Zoos are suspect now. If you’ve paid any attention you know that no zoo provides a great environment for most of the animals. All animals have their habitats and natural patterns of roaming and movement. No way you can catch that in an enclosure.

Habitat brings us to the worst part. Every exhibit, in the interests of education and honesty, describes what has happened to the natural range of the animal on display. And nearly every one is in danger of disappearing in the wild. Indian Elephants, tigers, Central American amphibians.
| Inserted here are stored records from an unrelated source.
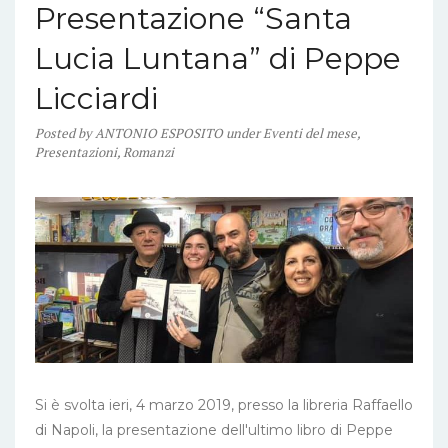
Presentazione “Santa
Lucia Luntana” di Peppe
Licciardi
Posted
by
ANTONIO ESPOSITO
under
Eventi del mese
,
Presentazioni
,
Romanzi
Si è svolta ieri, 4 marzo 2019, presso la libreria Raffaello
di Napoli, la presentazione dell'ultimo libro di Peppe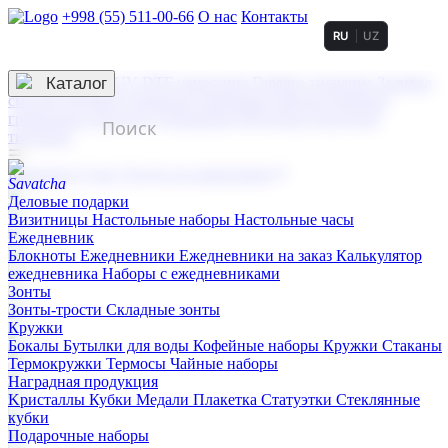
+998 (55) 511-00-66
О нас
Контакты
RU
UZ
Услуги по нанесению
3D гравировка
Каталог
UV DTF нанесение
Горячее тиснение
Заливка
смолой (Doming)
Лазерная гравировка мягкая
Лазерная
гравировка твердая
Сублимация
УФ-печать
Холодное
тиснение
☰
Контакты
О нас
Услуги по нанесению
Деловые подарки
Визитницы
Настольные наборы
Настольные часы
Ежедневник
Блокноты
Ежедневники
Ежедневники на заказ
Калькулятор
ежедневника
Наборы с ежедневниками
Зонты
Зонты-трости
Складные зонты
Кружки
Бокалы
Бутылки для воды
Кофейные наборы
Кружки
Стаканы
Термокружки
Термосы
Чайные наборы
Наградная продукция
Kристаллы
Кубки
Медали
Плакетка
Статуэтки
Стеклянные
кубки
Подарочные наборы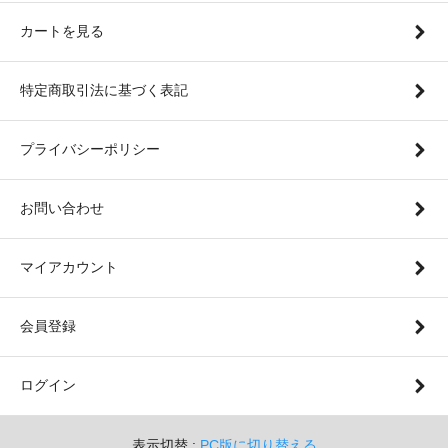
カートを見る
特定商取引法に基づく表記
プライバシーポリシー
お問い合わせ
マイアカウント
会員登録
ログイン
表示切替 :
PC版に切り替える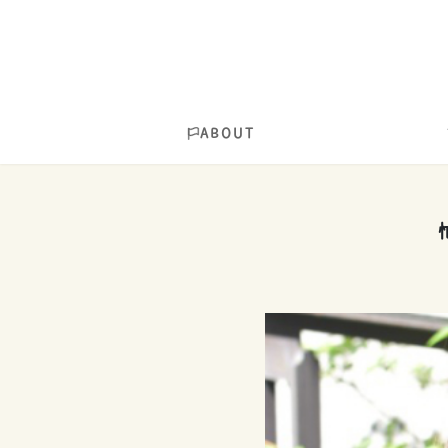
ABOUT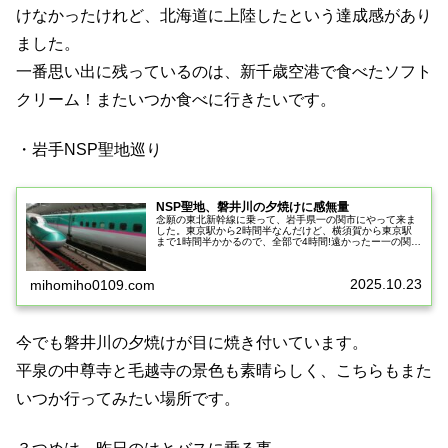
けなかったけれど、北海道に上陸したという達成感があり
ました。
一番思い出に残っているのは、新千歳空港で食べたソフト
クリーム！またいつか食べに行きたいです。
・岩手NSP聖地巡り
NSP聖地、磐井川の夕焼けに感無量
念願の東北新幹線に乗って、岩手県一の関市にやって来ま
した。東京駅から2時間半なんだけど、横須賀から東京駅
まで1時間半かかるので、全部で4時間!遠かったー一の関名
物、もち御膳を食すついてすぐにランチ、一の関はおもち
が郷土料理なんですって、知ら...
2025.10.23
mihomiho0109.com
今でも磐井川の夕焼けが目に焼き付いています。
平泉の中尊寺と毛越寺の景色も素晴らしく、こちらもまた
いつか行ってみたい場所です。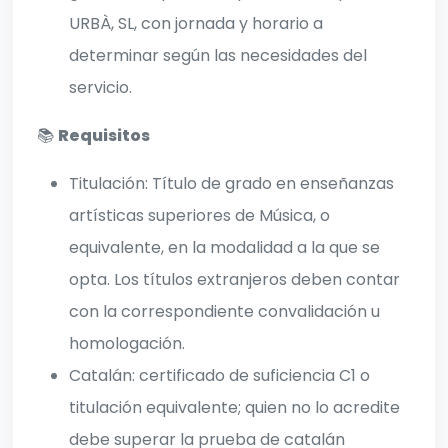
URBÀ, SL, con jornada y horario a
determinar según las necesidades del
servicio.
📚
Requisitos
Titulación: Título de grado en enseñanzas
artísticas superiores de Música, o
equivalente, en la modalidad a la que se
opta. Los títulos extranjeros deben contar
con la correspondiente convalidación u
homologación.
Catalán: certificado de suficiencia C1 o
titulación equivalente; quien no lo acredite
debe superar la prueba de catalán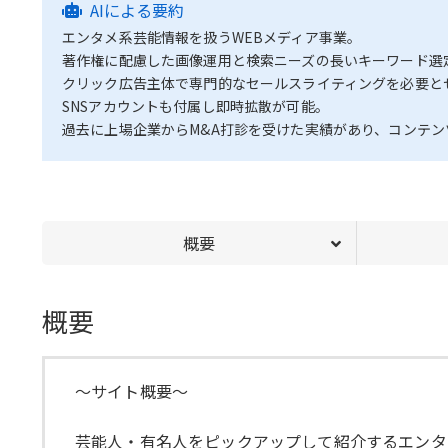
AIによる要約
エンタメ系芸能情報を扱うWEBメディア事業。
著作権に配慮した画像運用と検索ニーズの長いキーワード選
クリック広告主体で専門的なセールスライティングを必要と
SNSアカウントも付属し即時拡散が可能。
過去に上場企業からM&A打診を受けた実績があり、コンテ
概要
概要
〜サイト概要〜
芸能人・有名人をピックアップして紹介するエンタ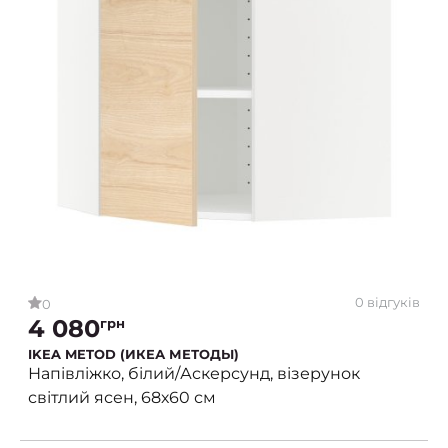
0 відгуків
0
4 080
грн
IKEA METOD (ИКЕА МЕТОДЫ)
Напівліжко, білий/Аскерсунд, візерунок
світлий ясен, 68х60 см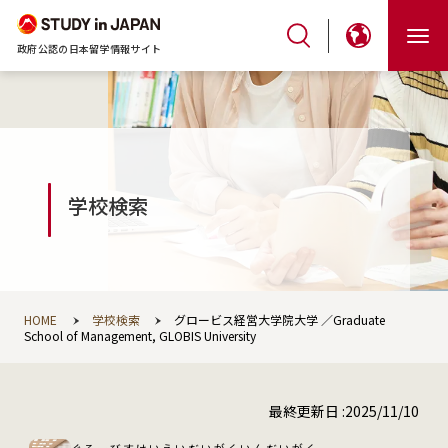
政府公認の日本留学情報サイト
学校検索
HOME
学校検索
グロービス経営大学院大学 ／Graduate
School of Management, GLOBIS University
最終更新日 :2025/11/10
ぐろーびすけいえいだいがくいんだいがく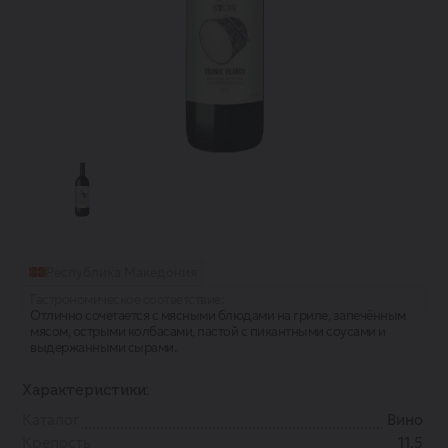
Республика Македония
Гастрономическое соответствие:
Отлично сочетается с мясными блюдами на гриле, запечённым
мясом, острыми колбасами, пастой с пикантными соусами и
выдержанными сырами.
Характеристики:
Каталог
Вино
Крепость
11.5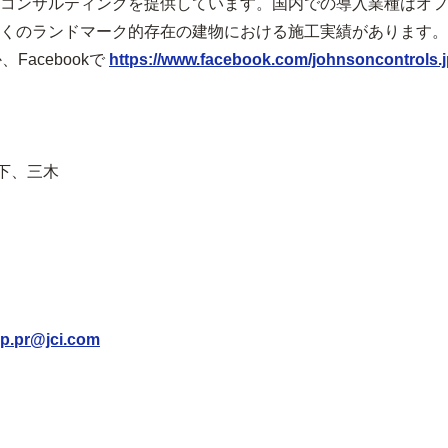
コンサルティングを提供しています。国内での導入業種はオフ
くのランドマーク的存在の建物における施工実績があります。19
Facebookで
https://www.facebook.com/johnsoncontrols.j
下、三木
jp.pr@jci.com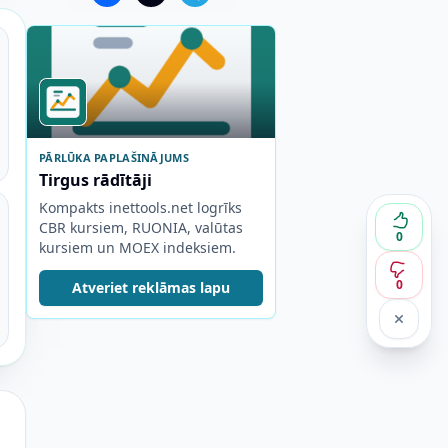
PĀRLŪKA PAPLAŠINĀJUMS
Tirgus rādītāji
Kompakts inettools.net logrīks
CBR kursiem, RUONIA, valūtas
0
kursiem un MOEX indeksiem.
0
Atveriet reklāmas lapu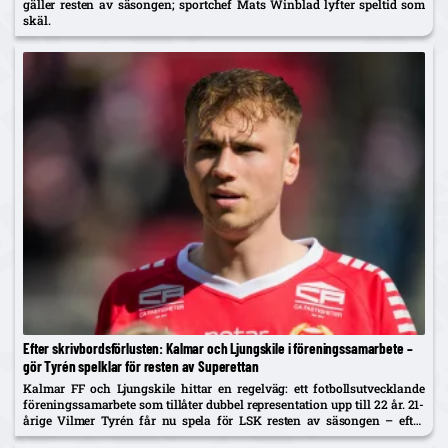
gäller resten av säsongen; sportchef Mats Winblad lyfter speltid som
skäl.
Efter skrivbordsförlusten: Kalmar och Ljungskile i föreningssamarbete –
gör Tyrén spelklar för resten av Superettan
Kalmar FF och Ljungskile hittar en regelväg: ett fotbollsutvecklande
föreningssamarbete som tillåter dubbel representation upp till 22 år. 21-
årige Vilmer Tyrén får nu spela för LSK resten av säsongen – efter
SvFF:s 3–0-beslut mot Sandviken.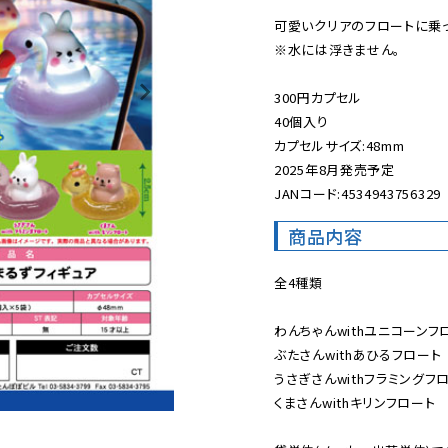
可愛いクリアのフロートに乗っ
※水には浮きません。

300円カプセル

40個入り

カプセルサイズ:48mm

2025年8月発売予定

JANコード:4534943756329
商品内容
全4種類

わんちゃんwithユニコーンフロ
ぶたさんwithあひるフロート

うさぎさんwithフラミングフロ
くまさんwithキリンフロート
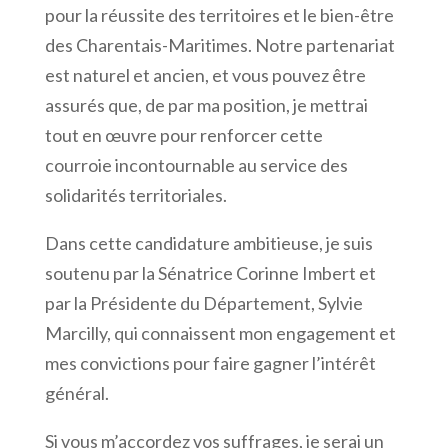
pour la réussite des territoires et le bien-être
des Charentais-Maritimes. Notre partenariat
est naturel et ancien, et vous pouvez être
assurés que, de par ma position, je mettrai
tout en œuvre pour renforcer cette
courroie incontournable au service des
solidarités territoriales.
Dans cette candidature ambitieuse, je suis
soutenu par la Sénatrice Corinne Imbert et
par la Présidente du Département, Sylvie
Marcilly, qui connaissent mon engagement et
mes convictions pour faire gagner l’intérêt
général.
Si vous m’accordez vos suffrages, je serai un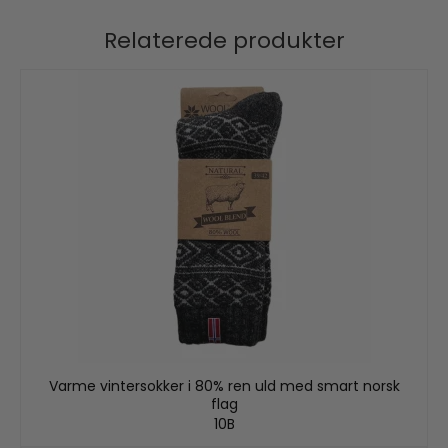
Relaterede produkter
Varme vintersokker i 80% ren uld med smart norsk
flag
10B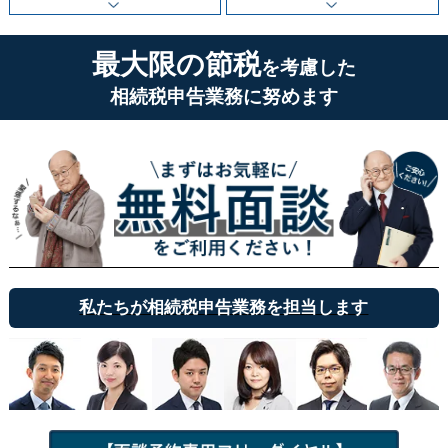
最大限の節税
を考慮した
相続税申告業務に努めます
私たちが相続税申告業務を担当します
There are so few wild places left, government preserves hold on tenuously and suffer incursions, mysterious diseases sweep from one end of a continent to another, and introduced species drive out the old ones. The exhibits at zoos always talked about conservation in my memory, but somehow back then, back in my childhood, it seemed to be a matter of identifying cases that need attention and getting people to work on those. And there were heroic people who would eventually prevail, in spite of any setbacks. Now seems like we've got a massive series of last ditch efforts across species, geography and ecosystems. I’m not sure anyone believes in restoring balance, only in arks like the seed vault on Spitsbergen in Norway.  Gather a breeding stock of each thing that exists and try to keep it safe, map its genome, hold on for who knows what, and hope and pray that events—climatic, political, social—don’t overtake the effort.  

A Zoo visit today tolls mourning, for what was lost and what seems impossible to avoid losing.

When I visited as a child, in the 60s and 70s, I saw the zoo as a storehouse of wonders and a gateway to a much larger world where these animals lived in many places I hoped to visit.

At the time I made those visits, the forces were in motion that robbed the world of these places. Modernization, economic integration, the creation of a universal capitalist market and its unrelenting demands to realize economic potential in everything that contained it. Technology and human population too great for anything delicate—like an ecosystem, or a social system—to resist.  And chaos generated by all of that.

That pleasure of discovery proved to be innocent and ignorant. And age dispels some ignorance. At the end of the day knowing is stronger. But maybe the breaking of illusions which inevitably accompanies age makes up the bigger part of the mournfulness.